- TASK TO CARRY OUT:
Exclude images; transcribe the rest of the data exactly.

- AVAILABLE RECORDS:
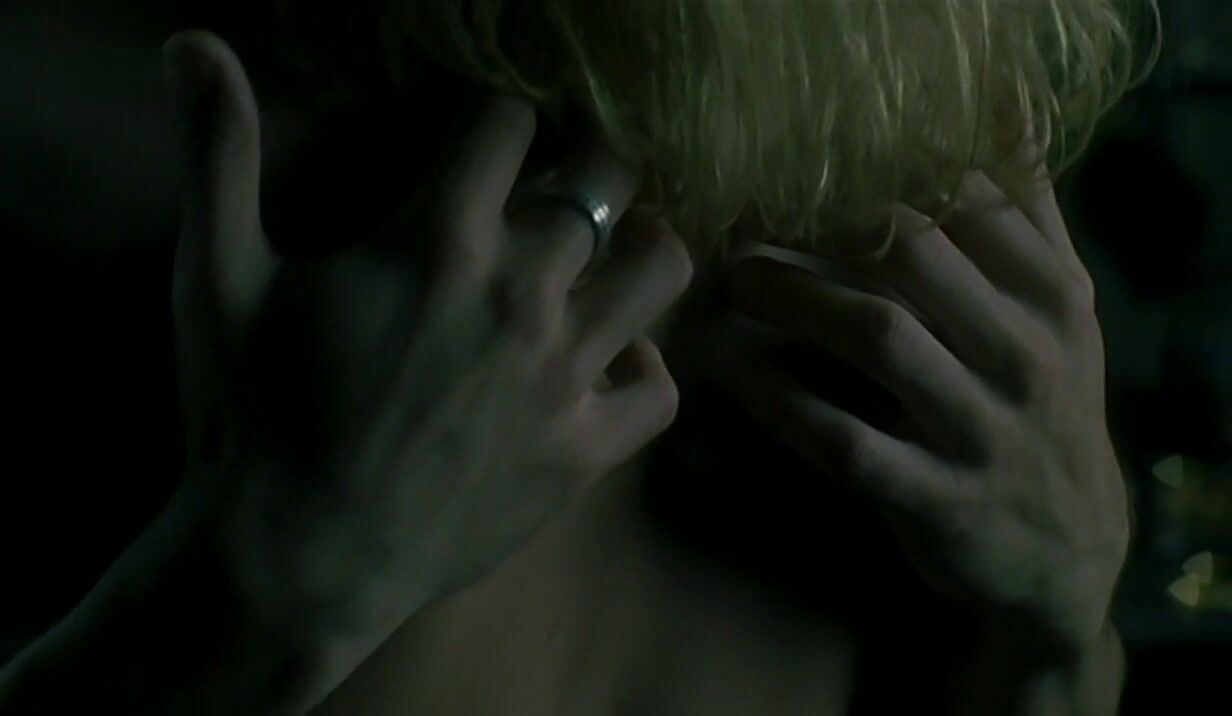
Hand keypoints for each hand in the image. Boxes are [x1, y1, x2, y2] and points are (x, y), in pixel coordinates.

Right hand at [164, 30, 689, 656]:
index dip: (499, 118)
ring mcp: (564, 376)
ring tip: (609, 251)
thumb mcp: (216, 277)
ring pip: (659, 268)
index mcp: (440, 239)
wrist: (291, 560)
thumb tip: (191, 42)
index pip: (507, 123)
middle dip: (583, 162)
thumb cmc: (250, 416)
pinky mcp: (584, 453)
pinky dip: (645, 370)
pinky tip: (610, 364)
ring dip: (640, 244)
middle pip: (602, 177)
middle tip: (560, 180)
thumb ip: (217, 154)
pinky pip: (660, 393)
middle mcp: (523, 293)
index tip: (488, 137)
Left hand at [706, 165, 1126, 659]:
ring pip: (879, 337)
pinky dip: (785, 403)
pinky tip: (736, 371)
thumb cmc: (1044, 405)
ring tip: (736, 279)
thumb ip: (1028, 217)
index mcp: (1052, 294)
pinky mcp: (939, 501)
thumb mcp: (1058, 312)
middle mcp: (1025, 353)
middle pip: (910, 256)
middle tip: (749, 221)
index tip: (804, 169)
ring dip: (794, 297)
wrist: (1070, 551)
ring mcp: (983, 430)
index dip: (873, 175)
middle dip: (818, 227)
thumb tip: (1002, 108)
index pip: (960, 201)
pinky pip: (848, 443)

- OUTPUT OF THE TASK:
Hand keypoints for each hand in the image. Boxes are [x1, y1, x2, y2] and points are (x, y), in pixel coordinates.

Right hand at [164, 30, 689, 656]:
index dip: (499, 118)
ring mcp: (564, 376)
ring tip: (609, 251)
thumb mcp: (216, 277)
ring pip: (659, 268)
index mcp: (440, 239)
wrist: (291, 560)
thumb tip: (191, 42)
index pip: (507, 123)
middle dip: (583, 162)
thumb cmc: (250, 416)
pinky mcp: (584, 453)
pinky dip: (645, 370)
pinky tip: (610, 364)
ring dip: (640, 244)
middle pip: (602, 177)
middle tip: (560, 180)
thumb ip: (217, 154)
pinky pip: (660, 393)
middle mcp: (523, 293)
index tip: (488, 137)
Left hand at [706, 165, 1126, 659]:
ring pip: (879, 337)
pinky dip: (785, 403)
pinky tip: (736, 371)
thumb cmc: (1044, 405)
ring tip: (736, 279)
thumb ip: (1028, 217)
index mcp: (1052, 294)
pinky mcp: (939, 501)
thumb mcp: (1058, 312)
middle mcp: (1025, 353)
middle pip: (910, 256)
middle tip: (749, 221)
index tip: (804, 169)
ring dip: (794, 297)
wrist: (1070, 551)
ring mcp: (983, 430)
index dip: (873, 175)
middle dip: (818, 227)
thumb tip: (1002, 108)
index pip: (960, 201)
pinky pip: (848, 443)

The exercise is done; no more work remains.